Rarity

In this video, Pablo shows you how to set token rarity. Continue to Session 6: Creating Rules to learn about setting rules for your collection.

You can set the rarity of each individual trait within your attributes by navigating to Manage > Attributes.

Set the rarity by dragging the percentage slider below each trait. You can toggle between the notched and smooth rarity sliders at the top right. When you drag the slider, the percentages of the other traits will automatically adjust accordingly.

You can also set the overall rarity of an attribute group. Select the three dots next to the attribute you’d like to edit, and navigate to Edit Attribute.

Then, scroll down the pop-up window. There, you can set how often a trait group appears in your tokens.

Fixed Quantities

If you’d like to be more precise about the number of times specific traits appear in your collection, you can set exact numbers in the manage tab as well.

Allocating fixed quantities is the best way to limit the availability of a trait, but can slow down generations when used excessively.

We will walk you through the process with a simple collection of 10 tokens. For this example, we want 5 Body: Blue and 6 Clothes: Bag to appear in our token set. You can set those quantities by typing in the exact number, as shown below:

Once you’ve set your exact quantities, Bueno will follow all rules you’ve set in Manage > Rules.

In this example, we’ve set a rule so the Body: Blue only mixes with Clothing: Bag. This means that all Blue body tokens will have Bag clothing, and no other possible clothing traits.

When the token set preview has been regenerated, you’ll see that our token set has 5 Blue bodies, all wearing Bag.

Since we set the quantity of Bag to 6, one additional randomized body color will appear with Bag clothing. You’ll see she’s really easy to spot!

Now we have a basic understanding of how fixed quantities and rules work, let’s go through a more complex example. What if your rules prevent Bueno from generating your fixed quantities?

We’ll start with a collection of 1,000 tokens for this example, and set the quantity of Body: Blue to 500 and Clothing: Bag to 200.

We will keep the old rule from our first example - Blue body only mixes with Bag clothes.

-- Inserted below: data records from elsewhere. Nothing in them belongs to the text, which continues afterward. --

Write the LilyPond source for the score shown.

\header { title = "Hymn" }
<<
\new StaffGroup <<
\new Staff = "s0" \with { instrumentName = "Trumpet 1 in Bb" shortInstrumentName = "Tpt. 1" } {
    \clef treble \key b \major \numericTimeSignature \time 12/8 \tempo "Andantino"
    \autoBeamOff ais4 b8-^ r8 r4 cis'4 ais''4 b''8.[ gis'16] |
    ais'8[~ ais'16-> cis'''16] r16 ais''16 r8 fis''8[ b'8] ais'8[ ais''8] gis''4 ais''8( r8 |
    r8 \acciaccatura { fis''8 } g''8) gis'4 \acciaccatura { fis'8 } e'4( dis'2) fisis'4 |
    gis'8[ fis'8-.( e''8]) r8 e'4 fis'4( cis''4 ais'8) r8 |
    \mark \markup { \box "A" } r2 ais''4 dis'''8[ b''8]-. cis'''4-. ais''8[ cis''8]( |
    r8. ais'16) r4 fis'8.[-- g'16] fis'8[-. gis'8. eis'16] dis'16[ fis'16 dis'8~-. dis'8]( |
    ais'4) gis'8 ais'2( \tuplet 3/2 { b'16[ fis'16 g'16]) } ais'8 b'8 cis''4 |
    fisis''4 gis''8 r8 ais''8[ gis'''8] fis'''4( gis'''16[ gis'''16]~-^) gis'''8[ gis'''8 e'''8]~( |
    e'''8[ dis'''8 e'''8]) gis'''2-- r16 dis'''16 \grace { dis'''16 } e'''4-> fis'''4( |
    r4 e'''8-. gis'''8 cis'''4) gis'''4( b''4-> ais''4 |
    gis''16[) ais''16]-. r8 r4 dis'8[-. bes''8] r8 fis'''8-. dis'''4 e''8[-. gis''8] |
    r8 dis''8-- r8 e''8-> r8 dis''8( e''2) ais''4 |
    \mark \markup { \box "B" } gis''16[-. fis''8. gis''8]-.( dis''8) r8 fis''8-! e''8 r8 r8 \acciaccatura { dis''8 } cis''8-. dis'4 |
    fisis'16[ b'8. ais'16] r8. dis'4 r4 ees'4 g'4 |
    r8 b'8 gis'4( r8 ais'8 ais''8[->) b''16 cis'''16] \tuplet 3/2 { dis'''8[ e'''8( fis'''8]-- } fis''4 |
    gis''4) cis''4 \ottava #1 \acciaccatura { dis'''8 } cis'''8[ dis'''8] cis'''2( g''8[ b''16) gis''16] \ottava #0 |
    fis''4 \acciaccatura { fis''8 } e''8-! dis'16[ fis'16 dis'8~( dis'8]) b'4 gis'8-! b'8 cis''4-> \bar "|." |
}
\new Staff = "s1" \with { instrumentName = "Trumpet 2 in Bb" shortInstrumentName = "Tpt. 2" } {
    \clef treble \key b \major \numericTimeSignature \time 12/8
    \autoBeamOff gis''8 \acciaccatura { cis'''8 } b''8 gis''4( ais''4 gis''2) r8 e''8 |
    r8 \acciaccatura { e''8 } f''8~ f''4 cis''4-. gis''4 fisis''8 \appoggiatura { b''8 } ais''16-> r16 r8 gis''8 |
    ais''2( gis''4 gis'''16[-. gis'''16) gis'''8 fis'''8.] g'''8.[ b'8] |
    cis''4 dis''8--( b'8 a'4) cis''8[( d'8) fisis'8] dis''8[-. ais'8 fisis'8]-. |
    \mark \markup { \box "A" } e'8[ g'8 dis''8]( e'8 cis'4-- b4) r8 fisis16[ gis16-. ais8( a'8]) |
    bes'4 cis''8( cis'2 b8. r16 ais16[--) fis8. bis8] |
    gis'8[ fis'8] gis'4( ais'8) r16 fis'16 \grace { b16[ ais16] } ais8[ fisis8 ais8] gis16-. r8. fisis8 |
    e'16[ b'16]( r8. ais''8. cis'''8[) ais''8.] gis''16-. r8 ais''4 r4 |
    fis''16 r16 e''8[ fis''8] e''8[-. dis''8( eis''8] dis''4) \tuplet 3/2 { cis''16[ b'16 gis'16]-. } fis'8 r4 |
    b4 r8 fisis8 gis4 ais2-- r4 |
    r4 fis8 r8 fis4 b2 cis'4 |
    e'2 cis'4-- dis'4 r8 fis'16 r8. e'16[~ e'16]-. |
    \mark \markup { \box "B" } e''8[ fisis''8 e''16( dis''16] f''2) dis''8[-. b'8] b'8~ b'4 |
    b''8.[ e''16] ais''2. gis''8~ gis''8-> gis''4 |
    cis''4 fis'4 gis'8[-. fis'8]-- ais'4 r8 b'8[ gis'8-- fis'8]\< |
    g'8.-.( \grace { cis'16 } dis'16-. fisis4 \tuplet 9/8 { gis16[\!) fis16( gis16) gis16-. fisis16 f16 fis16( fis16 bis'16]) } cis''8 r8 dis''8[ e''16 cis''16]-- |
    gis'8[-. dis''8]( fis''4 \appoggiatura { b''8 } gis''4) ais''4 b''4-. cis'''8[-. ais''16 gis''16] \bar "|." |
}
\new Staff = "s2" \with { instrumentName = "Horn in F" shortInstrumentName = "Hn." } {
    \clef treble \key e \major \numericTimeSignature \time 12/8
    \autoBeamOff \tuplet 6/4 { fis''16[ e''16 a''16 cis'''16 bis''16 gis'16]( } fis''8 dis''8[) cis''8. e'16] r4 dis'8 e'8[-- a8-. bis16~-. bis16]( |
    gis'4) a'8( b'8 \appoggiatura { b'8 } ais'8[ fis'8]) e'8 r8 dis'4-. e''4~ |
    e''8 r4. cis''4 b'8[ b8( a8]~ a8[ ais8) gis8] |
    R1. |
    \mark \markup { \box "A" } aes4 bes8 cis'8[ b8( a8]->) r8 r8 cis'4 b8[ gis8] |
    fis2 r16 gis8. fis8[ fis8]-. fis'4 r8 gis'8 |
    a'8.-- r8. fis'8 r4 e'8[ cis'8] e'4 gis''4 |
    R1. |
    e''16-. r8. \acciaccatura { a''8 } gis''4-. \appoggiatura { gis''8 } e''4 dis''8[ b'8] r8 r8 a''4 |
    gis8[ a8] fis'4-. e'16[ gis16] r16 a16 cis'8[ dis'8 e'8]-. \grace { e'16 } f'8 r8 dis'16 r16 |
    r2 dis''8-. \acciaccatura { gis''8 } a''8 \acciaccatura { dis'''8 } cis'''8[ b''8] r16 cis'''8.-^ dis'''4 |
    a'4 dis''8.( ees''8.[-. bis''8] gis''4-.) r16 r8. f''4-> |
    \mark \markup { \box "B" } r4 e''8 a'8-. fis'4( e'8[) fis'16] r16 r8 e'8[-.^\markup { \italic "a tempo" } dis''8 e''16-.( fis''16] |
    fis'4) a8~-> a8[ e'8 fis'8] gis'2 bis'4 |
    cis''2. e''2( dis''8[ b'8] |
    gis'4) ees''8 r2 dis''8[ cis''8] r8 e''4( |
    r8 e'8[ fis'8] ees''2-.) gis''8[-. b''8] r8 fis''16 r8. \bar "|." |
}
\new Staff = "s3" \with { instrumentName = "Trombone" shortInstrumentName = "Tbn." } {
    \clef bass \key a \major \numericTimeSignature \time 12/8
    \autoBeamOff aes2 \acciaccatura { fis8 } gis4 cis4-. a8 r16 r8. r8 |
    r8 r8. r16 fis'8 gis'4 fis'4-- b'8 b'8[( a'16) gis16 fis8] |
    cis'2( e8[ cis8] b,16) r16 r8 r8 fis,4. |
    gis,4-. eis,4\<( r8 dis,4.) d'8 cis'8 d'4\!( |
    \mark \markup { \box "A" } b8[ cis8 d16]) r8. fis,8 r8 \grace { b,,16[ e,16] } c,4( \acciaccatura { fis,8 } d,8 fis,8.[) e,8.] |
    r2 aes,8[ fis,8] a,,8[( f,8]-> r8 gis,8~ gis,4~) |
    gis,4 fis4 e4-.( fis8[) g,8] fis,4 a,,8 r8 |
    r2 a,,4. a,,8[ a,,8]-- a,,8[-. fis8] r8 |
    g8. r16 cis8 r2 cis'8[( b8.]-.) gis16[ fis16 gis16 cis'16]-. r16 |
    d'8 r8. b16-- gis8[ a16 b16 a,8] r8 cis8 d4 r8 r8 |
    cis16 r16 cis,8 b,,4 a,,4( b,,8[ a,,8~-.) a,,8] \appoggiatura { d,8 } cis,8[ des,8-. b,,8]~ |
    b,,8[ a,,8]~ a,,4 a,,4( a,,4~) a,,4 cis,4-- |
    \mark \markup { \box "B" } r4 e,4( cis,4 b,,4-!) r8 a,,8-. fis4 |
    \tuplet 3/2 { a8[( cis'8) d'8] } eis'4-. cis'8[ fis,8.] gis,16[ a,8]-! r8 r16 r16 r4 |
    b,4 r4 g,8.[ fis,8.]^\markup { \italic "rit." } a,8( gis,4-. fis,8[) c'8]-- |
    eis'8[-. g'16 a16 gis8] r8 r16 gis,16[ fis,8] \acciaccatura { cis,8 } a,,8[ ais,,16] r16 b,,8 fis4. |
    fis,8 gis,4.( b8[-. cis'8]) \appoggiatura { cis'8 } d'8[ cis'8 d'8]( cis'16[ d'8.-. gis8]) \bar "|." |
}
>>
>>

As you can already guess, we are going to run into a problem right away once we regenerate the preview!

Since Bueno can’t pair all 500 Blue bodies with a supply of 200 Bag clothes, it will instead only generate 200 Blue bodies.

Keep your rules in mind when setting fixed quantities; rules will always have higher priority than fixed quantities!

Additionally, fixed quantities do not impact decisions with other token properties (templates, components, colors). If you set a fixed quantity for one of these it will only impact that particular attribute/trait decision. Decisions are made in this order:

  1. Templates

  2. Components

  3. Colors

What does this mean?

If you set a fixed quantity for a component, it will not impact the template decisions. This means you could end up with less traits than you had set.